TASK DETAILS
Please convert the text lines of the material below into a JSON list of strings, one string per line, omitting blank lines. Leave the pictures out of the answer.

AVAILABLE DATA
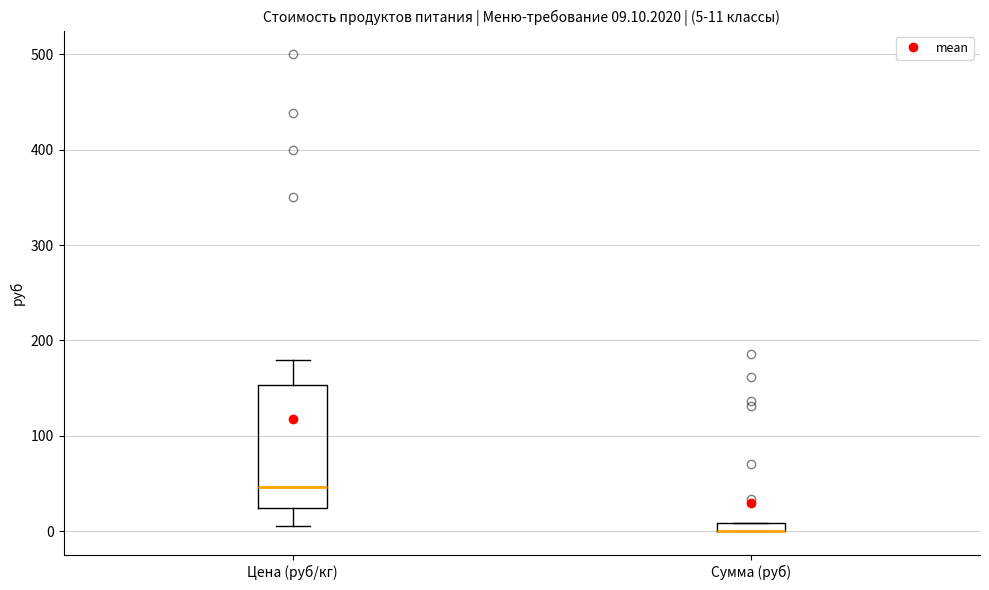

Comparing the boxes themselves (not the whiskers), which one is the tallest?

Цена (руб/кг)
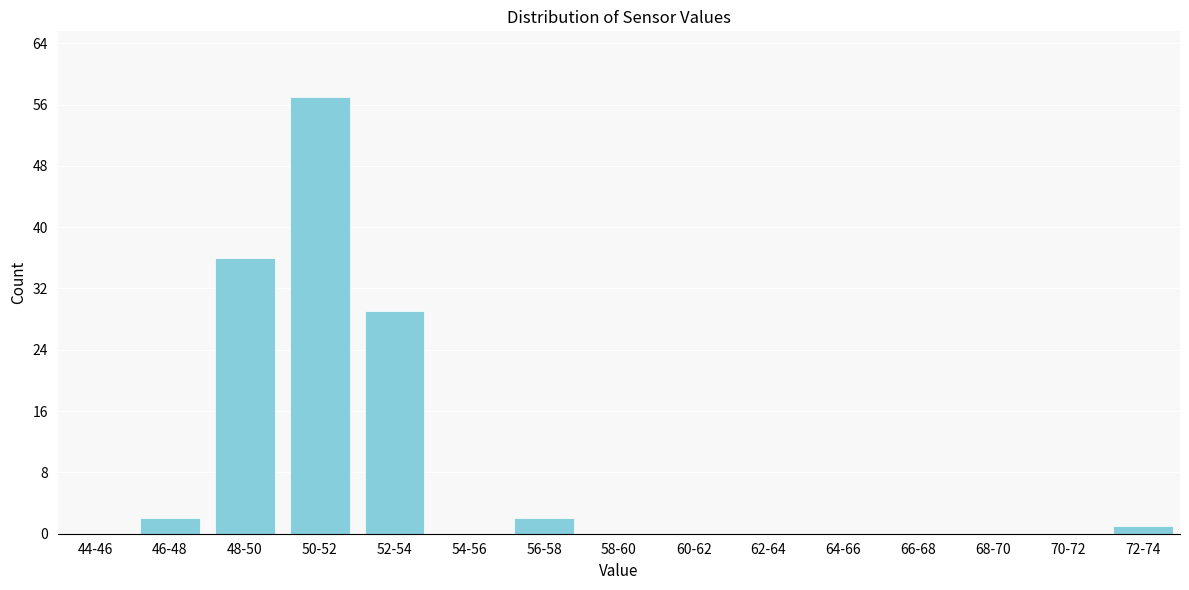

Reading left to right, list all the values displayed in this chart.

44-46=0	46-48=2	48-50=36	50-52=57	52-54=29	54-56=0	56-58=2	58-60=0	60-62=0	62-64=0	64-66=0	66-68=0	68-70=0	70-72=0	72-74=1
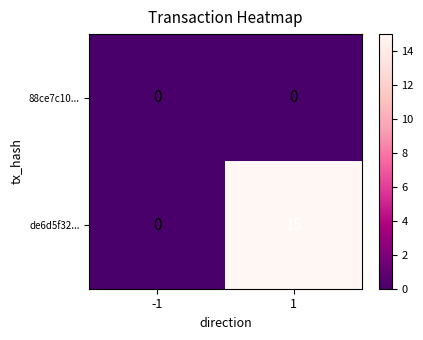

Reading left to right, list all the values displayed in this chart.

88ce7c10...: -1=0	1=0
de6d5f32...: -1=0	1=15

EXPECTED ANSWER
[
  "Comparing the boxes themselves (not the whiskers), which one is the tallest?",
  "Цена (руб/кг)",
  "Reading left to right, list all the values displayed in this chart.",
  "44-46=0\t46-48=2\t48-50=36\t50-52=57\t52-54=29\t54-56=0\t56-58=2\t58-60=0\t60-62=0\t62-64=0\t64-66=0\t66-68=0\t68-70=0\t70-72=0\t72-74=1",
  "Reading left to right, list all the values displayed in this chart.",
  "88ce7c10...: -1=0\t1=0",
  "de6d5f32...: -1=0\t1=15"
]